Am Ende befindet sich ein kleiner, heller
Raum mit einer großen Farben-Bibliothek, die sofort meine Aufmerksamkeit
auf sich zieht. In der Mitte des Raumes steht Hermann Fischer und begrüßt
uns herzlich. Wir nehmen auf einem bequemen Sofa Platz und sind mitten
in ein hochinteressantes Gespräch hineingezogen, bevor wir überhaupt
unsere Kameras und das Tonbandgerät aufbauen können. Hermann
Fischer bietet uns Café an und interessiert sich auch für uns.
Er tauscht Gedanken aus, so dass der Dialog allen Beteiligten Spaß
macht.
Hermann Fischer in
seinem Büro
Als das Telefon klingelt, sagt Hermann
Fischer einen Termin ab, um sich ganz dem Interview widmen zu können.
Er nimmt sich viel Zeit für uns und erzählt aus seinem persönlichen
Werdegang. Wir sind von seiner Persönlichkeit und seinem Engagement
beeindruckt. Er verabschiedet uns später sehr herzlich.
Bevor wir das Firmengelände verlassen,
steht uns Herr Haverkamp nochmals ein halbe Stunde für Fragen zu Wirtschaftsdaten
über die Firma zur Verfügung. Wir erfahren, dass die 1983 gegründete
Firma im Frühjahr 1998 zu einer Aktiengesellschaft umgewandelt wurde.

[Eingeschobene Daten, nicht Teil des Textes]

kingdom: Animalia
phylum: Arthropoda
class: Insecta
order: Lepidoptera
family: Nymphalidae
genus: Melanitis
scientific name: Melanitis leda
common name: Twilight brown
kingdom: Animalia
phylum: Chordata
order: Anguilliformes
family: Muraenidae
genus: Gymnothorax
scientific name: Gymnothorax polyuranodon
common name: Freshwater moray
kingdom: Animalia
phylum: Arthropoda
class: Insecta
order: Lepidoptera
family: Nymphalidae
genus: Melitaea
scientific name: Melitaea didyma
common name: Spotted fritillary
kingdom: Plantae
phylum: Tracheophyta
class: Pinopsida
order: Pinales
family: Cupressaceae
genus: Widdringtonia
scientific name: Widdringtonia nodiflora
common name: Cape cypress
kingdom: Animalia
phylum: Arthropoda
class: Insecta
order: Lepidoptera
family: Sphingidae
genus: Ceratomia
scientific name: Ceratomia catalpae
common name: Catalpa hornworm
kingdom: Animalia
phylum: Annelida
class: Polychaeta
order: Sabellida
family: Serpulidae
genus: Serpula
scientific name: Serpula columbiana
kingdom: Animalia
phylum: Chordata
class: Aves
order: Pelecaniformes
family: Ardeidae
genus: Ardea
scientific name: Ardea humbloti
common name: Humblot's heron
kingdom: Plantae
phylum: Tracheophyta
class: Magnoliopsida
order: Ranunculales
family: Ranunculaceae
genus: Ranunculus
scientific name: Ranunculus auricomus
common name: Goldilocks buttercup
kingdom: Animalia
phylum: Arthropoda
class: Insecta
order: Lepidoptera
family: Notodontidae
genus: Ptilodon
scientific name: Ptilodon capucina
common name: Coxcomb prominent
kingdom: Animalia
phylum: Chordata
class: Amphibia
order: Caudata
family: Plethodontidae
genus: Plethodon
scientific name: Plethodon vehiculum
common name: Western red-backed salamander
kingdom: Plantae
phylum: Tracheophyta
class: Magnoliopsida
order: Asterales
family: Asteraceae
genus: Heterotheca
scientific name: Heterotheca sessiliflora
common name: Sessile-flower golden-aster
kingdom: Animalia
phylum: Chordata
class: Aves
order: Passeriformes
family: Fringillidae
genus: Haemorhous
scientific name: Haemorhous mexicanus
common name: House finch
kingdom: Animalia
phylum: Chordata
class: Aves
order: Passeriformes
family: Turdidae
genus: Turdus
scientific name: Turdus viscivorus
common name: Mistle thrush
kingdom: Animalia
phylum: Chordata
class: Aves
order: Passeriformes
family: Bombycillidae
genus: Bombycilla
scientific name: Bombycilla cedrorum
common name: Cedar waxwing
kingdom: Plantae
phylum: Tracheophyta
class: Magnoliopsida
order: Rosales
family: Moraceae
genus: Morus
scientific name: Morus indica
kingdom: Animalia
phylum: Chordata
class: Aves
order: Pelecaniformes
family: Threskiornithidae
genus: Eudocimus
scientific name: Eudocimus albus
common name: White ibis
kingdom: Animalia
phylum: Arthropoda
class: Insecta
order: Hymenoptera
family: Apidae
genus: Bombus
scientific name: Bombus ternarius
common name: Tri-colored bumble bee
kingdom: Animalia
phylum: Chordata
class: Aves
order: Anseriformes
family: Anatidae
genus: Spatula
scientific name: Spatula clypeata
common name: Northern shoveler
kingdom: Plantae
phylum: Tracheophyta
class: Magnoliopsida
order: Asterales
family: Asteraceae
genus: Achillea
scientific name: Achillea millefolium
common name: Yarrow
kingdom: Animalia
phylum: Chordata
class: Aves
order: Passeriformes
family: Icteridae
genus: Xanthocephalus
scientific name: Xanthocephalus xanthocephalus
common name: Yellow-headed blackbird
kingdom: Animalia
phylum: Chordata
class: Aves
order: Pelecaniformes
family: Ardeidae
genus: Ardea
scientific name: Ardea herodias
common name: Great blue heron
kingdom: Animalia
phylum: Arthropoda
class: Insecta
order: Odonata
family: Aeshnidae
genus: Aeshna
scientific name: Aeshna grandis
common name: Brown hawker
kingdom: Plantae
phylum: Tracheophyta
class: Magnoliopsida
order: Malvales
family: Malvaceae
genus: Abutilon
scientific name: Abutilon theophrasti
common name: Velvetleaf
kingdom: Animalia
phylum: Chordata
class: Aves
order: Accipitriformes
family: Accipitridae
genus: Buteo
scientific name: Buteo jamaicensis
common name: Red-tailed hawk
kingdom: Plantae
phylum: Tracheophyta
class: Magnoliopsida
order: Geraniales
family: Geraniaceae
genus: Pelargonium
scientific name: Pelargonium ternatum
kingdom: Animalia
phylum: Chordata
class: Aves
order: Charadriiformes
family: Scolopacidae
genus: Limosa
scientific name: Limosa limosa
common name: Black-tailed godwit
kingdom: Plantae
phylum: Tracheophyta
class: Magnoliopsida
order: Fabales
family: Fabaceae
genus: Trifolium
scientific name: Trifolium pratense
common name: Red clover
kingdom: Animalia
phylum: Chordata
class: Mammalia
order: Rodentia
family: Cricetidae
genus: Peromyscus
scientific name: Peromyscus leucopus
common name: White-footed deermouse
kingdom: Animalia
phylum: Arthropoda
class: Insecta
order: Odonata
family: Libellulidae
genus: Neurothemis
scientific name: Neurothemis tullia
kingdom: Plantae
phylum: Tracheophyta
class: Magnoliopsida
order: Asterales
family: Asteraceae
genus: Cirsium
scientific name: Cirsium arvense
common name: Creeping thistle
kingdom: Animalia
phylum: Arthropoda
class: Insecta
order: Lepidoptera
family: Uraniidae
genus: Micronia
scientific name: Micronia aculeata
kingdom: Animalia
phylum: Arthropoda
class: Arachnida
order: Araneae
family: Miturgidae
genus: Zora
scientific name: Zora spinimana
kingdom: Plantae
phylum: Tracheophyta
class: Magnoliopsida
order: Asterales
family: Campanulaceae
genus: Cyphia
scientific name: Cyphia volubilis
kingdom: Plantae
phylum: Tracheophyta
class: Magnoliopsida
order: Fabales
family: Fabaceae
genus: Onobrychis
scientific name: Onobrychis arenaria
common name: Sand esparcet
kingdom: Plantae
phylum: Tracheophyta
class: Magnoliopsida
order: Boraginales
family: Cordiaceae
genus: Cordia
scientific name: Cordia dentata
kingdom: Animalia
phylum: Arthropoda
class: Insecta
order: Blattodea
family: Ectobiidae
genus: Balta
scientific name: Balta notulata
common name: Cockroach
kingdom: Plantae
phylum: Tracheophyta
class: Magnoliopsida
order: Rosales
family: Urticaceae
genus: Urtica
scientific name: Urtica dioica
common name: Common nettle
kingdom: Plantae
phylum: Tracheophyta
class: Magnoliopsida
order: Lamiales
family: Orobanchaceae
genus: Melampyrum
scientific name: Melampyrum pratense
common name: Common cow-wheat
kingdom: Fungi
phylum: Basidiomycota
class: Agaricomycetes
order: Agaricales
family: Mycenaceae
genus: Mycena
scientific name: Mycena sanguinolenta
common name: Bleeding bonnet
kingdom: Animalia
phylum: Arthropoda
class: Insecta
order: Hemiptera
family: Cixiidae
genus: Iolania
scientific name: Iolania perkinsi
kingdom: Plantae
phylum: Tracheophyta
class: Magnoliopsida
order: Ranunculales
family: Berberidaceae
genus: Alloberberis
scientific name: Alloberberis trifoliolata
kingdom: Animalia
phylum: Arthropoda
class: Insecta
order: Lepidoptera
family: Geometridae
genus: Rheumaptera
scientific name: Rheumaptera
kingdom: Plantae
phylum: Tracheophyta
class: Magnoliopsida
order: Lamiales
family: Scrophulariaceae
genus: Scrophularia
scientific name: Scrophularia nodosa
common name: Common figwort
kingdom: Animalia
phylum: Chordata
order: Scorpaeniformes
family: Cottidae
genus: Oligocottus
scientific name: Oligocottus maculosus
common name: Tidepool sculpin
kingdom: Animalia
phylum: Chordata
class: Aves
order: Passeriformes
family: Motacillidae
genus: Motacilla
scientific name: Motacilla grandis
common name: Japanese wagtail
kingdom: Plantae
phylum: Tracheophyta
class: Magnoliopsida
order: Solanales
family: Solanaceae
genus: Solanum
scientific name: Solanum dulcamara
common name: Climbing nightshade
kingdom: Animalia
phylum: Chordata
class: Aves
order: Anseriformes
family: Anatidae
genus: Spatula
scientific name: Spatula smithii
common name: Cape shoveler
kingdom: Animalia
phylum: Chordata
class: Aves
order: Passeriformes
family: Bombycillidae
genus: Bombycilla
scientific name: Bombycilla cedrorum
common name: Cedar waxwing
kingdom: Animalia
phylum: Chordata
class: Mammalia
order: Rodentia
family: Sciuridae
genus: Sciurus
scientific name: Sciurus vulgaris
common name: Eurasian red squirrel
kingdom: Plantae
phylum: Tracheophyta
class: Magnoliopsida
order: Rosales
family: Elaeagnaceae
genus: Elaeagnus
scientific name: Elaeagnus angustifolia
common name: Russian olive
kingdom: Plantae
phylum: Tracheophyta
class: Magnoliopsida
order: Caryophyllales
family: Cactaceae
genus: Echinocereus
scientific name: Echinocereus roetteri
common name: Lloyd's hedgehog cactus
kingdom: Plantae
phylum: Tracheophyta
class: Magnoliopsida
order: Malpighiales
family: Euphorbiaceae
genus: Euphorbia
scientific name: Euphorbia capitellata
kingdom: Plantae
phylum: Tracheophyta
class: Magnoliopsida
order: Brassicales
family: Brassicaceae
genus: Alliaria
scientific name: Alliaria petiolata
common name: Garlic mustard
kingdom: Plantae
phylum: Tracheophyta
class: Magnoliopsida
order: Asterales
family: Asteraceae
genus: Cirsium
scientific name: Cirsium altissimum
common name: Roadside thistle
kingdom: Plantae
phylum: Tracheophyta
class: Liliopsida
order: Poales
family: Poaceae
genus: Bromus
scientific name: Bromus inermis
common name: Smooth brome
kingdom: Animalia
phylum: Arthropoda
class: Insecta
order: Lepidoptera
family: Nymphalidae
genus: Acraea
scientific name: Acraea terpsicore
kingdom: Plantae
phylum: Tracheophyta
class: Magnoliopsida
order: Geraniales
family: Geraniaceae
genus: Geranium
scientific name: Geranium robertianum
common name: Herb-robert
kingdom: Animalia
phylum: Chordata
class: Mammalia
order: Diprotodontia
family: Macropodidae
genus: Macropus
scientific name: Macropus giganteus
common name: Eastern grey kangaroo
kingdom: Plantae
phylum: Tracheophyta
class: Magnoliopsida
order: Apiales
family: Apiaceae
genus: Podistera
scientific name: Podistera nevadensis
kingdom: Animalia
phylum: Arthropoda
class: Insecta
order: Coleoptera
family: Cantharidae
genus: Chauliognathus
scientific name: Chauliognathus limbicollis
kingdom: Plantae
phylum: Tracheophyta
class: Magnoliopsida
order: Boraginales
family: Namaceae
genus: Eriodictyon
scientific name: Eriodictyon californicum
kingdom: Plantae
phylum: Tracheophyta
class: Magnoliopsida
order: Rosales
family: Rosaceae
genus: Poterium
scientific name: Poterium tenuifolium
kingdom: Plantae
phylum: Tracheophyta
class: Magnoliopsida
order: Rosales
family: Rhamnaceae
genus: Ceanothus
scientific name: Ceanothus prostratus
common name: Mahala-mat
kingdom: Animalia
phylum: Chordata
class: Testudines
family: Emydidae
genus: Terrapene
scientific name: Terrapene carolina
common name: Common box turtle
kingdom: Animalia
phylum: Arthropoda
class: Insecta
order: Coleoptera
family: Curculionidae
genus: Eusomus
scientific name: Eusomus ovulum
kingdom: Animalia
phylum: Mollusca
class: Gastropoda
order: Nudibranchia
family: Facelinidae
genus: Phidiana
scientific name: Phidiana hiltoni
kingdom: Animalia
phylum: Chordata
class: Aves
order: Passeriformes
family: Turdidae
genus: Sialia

Im Sortiment befinden sich heute über 100 Produkte, die an fast 1000
Fachhändler und Handwerksbetriebe ausgeliefert werden. Der Export
erfolgt in nahezu alle westeuropäischen Länder und nach Übersee.
In der Zwischenzeit ist es abend geworden,
und wir schießen noch einige Fotos von den Außenanlagen und
den Pflanzen. Befriedigt verlassen wir mit einer Vielzahl an Eindrücken
und gewonnenen Informationen Braunschweig.